EXERCISES TO COMPLETE >>
1. Name every case that the excerpt on citizenship and military service cites by name.
2. In the excerpt on citizenship and military service, rewrite the part that opens with the words containing "Thus, in Matter" and closes with "of the child.", changing "Attorney General" to "Solicitor General".

EXCERPT >>
'''
It would be patently erroneous to infer from the failure on these two occasions to provide legislatively for the problem in the instant case that Congress intended the performance of military service abroad in the Armed Forces of the United States to work forfeiture of United States citizenship. Rather, the Congressional inaction must be viewed in the light of the fact that constructive residence and physical presence in the United States are concepts regularly given effect in the field of immigration and nationality law, and that these concepts are manifestly applicable to section 301 (b).

Thus, in Matter of L-B-D—(4 I. & N. Dec. 639 (1952) ), in considering the question of whether United States citizenship was retained under a statute which required the child to take up residence in the United States before 16 years of age, the Attorney General ruled that the retention requirements were satisfied although factually residence was not taken up until after that age because of conditions beyond the control of the child.

Similarly, in Matter of J-MD— (7 I. & N. Dec. 105 (1956)), the Board of Immigration Appeals had under consideration a section of the Immigration and Nationality Act authorizing suspension of deportation if an alien, among other prerequisites, had “been physically present in the United States for a continuous period of not less than seven years.” (Section 244.)*

In that case the alien factually for a time had been abroad in the Armed Forces of the United States. The Board drew a distinction

*See Appendix IV.

between such an absence, which was under the compulsion of military orders, and a voluntary absence such as that stemming from service as a seaman on merchant vessels. In reaching its conclusion that the alien should be regarded as continuously physically present in the United States and hence eligible for suspension of deportation, the Board during its discussion made some comments that are particularly apposite to the present applicant's situation: It is a well-settled rule of statutory construction that a case may be within the meaning of a statute and not within its letter, and within its letter and not within its meaning; and that a statute should be construed so as to carry out the intent of the legislature, although such construction may seem contrary to the letter of the statute (Stewart v. Kahn, 78 U.S. 493, 504 (1870) ; Church of the Holy Trinity v. United States, 143 U.S. 457, 459, 472 (1892)). We believe it is inconceivable that Congress could have intended that one who risked his life in active combat duty in a foreign country would thereby be barred from suspension of deportation whereas another alien, who performed no military duty and who was thus able to remain in the United States, would be entitled to the benefits of section 244(a) (1) of the Immigration and Nationality Act. It is our considered opinion that an alien who, while residing in the United States, is inducted into the Armed Forces of this country and serves honorably is to be regarded as being physically present in the United States during such service even though part or all of his tour of duty is in a foreign country. (p. 107) After the reopening as directed in the published decision and submission of the case to Congress later in 1956 under the procedure required by the statute where the granting of suspension of deportation is approved, the record of lawful admission for permanent residence was created, the deportation proceedings were canceled, and in due time the alien was naturalized (Matter of Jung, A8 951 834).
'''
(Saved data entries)
'''
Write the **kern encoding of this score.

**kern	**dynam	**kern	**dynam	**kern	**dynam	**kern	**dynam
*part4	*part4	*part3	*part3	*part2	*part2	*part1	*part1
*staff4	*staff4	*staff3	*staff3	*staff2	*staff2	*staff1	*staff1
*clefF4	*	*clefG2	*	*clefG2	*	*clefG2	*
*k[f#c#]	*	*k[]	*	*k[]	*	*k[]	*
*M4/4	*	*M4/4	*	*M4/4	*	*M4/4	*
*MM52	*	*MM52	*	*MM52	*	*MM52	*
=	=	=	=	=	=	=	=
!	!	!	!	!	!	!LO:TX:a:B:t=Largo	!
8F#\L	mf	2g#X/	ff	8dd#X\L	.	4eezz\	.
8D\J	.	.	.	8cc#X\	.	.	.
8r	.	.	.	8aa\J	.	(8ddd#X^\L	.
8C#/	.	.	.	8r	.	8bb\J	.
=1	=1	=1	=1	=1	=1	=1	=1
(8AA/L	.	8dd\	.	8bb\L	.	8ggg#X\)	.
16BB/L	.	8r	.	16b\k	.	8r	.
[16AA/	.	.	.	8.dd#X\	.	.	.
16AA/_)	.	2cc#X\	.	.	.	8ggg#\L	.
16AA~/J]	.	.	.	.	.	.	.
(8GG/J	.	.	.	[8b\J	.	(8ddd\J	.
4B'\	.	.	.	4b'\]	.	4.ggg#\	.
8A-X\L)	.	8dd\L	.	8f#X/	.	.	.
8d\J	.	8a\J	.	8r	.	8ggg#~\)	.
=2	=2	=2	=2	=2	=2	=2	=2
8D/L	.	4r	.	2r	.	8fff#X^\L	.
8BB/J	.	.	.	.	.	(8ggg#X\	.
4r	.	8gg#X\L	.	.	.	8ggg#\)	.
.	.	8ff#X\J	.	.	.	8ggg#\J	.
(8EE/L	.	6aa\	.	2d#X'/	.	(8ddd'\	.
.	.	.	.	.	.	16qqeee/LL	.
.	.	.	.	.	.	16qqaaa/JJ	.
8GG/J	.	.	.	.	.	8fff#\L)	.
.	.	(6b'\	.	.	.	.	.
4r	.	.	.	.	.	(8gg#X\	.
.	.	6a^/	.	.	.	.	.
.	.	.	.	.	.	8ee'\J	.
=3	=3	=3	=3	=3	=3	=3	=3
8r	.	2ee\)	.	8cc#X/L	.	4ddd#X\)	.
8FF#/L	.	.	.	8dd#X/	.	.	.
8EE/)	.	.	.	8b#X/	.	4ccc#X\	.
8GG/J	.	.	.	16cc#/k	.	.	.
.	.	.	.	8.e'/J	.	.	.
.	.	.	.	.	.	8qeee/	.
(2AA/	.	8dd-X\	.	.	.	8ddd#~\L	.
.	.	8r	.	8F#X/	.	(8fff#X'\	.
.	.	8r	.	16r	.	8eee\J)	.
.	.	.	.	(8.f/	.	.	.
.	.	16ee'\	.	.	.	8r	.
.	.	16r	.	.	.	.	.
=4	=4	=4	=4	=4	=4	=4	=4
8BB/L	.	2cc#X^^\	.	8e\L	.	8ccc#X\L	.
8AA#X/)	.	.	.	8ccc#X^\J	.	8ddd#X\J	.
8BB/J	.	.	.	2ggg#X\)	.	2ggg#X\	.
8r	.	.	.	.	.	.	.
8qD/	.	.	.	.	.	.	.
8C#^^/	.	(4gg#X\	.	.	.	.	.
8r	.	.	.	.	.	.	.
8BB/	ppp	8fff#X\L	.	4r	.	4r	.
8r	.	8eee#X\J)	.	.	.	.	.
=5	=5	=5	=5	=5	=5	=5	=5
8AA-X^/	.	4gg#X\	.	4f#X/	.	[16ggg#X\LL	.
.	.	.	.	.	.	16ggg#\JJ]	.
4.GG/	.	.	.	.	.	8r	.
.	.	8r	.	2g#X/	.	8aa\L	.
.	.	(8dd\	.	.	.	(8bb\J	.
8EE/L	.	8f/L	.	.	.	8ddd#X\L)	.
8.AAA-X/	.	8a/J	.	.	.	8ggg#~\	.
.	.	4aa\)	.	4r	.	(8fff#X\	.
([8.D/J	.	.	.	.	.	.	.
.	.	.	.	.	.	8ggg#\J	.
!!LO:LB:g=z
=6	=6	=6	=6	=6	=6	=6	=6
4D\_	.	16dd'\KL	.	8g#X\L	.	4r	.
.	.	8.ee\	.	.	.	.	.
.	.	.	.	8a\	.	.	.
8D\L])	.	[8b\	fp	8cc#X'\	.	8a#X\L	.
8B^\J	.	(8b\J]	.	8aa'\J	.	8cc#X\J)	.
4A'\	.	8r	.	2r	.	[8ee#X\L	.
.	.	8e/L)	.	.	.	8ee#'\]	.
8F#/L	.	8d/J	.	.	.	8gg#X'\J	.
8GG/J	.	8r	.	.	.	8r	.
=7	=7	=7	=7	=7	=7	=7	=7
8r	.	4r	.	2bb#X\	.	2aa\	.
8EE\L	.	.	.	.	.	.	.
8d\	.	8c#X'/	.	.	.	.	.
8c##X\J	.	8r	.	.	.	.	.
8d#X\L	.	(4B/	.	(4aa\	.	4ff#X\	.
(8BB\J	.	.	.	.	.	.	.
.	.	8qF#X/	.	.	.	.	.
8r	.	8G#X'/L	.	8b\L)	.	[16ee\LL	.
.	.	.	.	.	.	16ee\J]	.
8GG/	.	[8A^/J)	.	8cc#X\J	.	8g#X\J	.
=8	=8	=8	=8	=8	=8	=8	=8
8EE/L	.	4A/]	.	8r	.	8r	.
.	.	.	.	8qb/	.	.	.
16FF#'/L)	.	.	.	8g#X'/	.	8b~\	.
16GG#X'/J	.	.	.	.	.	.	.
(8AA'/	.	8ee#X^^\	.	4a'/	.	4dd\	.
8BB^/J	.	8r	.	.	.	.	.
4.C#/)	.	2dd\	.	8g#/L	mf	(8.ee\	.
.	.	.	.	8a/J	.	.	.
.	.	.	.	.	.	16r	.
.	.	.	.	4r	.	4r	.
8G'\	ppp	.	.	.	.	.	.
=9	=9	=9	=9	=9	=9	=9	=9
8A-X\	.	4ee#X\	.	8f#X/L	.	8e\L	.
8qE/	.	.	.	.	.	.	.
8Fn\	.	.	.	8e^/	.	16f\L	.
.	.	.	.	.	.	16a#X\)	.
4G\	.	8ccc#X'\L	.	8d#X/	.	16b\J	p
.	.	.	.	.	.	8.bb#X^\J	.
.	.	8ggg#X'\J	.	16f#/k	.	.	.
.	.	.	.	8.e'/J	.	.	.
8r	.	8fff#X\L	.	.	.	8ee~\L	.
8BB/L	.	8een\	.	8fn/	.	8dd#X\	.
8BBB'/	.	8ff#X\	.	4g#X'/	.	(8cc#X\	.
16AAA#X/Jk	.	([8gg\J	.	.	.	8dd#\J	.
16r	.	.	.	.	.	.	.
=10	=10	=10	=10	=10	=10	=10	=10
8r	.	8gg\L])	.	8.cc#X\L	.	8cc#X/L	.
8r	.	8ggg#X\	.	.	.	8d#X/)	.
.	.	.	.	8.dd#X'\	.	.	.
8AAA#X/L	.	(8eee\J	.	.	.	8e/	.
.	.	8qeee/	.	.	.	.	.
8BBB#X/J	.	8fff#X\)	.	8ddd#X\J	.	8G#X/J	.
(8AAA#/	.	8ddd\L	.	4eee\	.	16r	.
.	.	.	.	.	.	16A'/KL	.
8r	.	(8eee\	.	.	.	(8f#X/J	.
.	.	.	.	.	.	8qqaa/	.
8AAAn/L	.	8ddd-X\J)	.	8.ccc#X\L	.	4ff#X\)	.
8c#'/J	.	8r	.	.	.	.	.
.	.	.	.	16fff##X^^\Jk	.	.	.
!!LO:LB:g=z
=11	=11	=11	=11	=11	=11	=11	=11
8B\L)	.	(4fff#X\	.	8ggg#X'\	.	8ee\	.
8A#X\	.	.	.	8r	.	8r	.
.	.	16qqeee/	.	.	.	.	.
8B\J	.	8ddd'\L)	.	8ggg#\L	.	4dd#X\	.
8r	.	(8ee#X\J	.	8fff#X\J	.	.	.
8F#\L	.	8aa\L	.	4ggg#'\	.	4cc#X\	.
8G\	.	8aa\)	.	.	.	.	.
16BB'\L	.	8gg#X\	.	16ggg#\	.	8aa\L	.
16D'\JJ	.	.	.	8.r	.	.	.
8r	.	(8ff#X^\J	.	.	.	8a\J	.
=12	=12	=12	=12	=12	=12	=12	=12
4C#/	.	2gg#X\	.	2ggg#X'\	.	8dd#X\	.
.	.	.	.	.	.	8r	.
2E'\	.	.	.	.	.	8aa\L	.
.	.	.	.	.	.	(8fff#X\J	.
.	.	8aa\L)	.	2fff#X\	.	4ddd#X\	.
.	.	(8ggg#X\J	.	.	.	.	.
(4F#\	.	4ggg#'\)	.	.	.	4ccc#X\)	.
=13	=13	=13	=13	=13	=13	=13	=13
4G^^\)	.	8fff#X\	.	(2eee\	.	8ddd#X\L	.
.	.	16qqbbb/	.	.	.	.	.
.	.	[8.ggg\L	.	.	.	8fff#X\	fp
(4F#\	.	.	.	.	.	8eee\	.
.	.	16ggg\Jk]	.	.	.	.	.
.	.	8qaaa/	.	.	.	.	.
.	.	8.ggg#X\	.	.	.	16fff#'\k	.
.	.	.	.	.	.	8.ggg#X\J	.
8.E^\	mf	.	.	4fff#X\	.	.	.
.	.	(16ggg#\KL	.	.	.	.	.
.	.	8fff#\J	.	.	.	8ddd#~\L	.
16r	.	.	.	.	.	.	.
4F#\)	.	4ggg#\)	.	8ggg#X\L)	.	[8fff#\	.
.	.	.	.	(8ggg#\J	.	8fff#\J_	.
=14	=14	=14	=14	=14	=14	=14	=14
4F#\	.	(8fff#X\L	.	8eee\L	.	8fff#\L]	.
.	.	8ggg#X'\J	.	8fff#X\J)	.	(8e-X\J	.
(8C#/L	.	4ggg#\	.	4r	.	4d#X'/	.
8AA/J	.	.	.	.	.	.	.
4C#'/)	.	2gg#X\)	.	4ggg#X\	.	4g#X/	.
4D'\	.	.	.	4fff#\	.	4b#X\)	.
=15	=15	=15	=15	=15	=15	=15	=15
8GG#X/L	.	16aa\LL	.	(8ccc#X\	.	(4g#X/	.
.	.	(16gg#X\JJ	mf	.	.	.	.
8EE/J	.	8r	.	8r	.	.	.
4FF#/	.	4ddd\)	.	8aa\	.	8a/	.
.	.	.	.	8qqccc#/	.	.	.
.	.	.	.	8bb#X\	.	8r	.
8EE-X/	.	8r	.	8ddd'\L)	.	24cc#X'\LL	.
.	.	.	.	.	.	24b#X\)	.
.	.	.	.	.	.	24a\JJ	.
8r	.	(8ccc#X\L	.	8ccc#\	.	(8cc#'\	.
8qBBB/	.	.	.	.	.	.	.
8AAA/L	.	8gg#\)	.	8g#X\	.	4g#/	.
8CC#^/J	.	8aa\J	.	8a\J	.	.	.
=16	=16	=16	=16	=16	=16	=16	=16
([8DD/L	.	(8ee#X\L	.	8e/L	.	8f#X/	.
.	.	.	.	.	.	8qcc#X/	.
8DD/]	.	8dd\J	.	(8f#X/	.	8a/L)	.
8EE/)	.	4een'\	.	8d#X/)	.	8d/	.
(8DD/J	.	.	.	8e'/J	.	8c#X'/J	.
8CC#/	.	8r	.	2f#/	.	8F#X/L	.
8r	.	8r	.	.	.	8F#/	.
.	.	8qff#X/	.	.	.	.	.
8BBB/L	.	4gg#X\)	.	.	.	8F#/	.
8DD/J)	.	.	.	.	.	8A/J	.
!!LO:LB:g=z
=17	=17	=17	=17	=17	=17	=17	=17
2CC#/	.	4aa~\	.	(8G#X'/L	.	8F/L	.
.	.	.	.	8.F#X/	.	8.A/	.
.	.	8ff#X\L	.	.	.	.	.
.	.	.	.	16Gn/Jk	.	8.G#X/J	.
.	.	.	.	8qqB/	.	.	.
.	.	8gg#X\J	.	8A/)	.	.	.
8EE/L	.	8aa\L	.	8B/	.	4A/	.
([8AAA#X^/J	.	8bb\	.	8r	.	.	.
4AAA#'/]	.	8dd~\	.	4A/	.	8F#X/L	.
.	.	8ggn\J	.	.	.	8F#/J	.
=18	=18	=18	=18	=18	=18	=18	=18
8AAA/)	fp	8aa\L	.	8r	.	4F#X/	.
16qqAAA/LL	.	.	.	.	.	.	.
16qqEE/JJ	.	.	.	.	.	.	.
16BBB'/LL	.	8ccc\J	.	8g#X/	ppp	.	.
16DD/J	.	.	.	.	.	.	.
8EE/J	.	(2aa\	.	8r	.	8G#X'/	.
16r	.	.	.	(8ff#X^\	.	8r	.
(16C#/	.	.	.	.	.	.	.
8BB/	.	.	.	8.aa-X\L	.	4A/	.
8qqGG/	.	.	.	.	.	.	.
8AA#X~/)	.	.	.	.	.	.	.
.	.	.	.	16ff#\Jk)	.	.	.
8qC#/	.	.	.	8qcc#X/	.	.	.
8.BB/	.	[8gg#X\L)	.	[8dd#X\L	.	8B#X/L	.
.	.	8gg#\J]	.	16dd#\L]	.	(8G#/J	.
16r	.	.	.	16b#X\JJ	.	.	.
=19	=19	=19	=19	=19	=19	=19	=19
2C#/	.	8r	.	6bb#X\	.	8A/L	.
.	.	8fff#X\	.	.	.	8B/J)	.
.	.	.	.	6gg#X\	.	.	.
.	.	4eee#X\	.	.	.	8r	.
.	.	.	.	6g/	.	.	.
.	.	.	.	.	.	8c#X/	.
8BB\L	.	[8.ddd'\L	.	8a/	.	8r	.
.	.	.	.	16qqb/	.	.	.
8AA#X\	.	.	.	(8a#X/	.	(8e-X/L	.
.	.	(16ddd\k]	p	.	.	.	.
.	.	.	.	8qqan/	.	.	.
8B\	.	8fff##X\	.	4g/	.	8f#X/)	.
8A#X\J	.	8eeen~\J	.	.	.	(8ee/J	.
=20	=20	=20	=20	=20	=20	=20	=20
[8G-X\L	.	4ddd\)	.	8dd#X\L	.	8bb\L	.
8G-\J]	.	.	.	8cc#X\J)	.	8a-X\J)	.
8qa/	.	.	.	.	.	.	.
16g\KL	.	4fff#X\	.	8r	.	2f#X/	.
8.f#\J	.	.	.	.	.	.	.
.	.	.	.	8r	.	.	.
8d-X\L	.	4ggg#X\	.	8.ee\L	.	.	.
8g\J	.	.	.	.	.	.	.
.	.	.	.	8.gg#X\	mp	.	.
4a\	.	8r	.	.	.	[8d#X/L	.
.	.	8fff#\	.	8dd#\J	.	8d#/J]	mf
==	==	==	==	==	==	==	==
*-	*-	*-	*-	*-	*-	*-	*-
'''
FINAL RESULTS >>
1.
Matter of L-B-D—
Matter of J-MD—
Stewart v. Kahn
Church of the Holy Trinity v. United States
Matter of Jung

2.
Thus, in Matter of L-B-D—(4 I. & N. Dec. 639 (1952) ), in considering the question of whether United States citizenship was retained under a statute which required the child to take up residence in the United States before 16 years of age, the Solicitor General ruled that the retention requirements were satisfied although factually residence was not taken up until after that age because of conditions beyond the control of the child.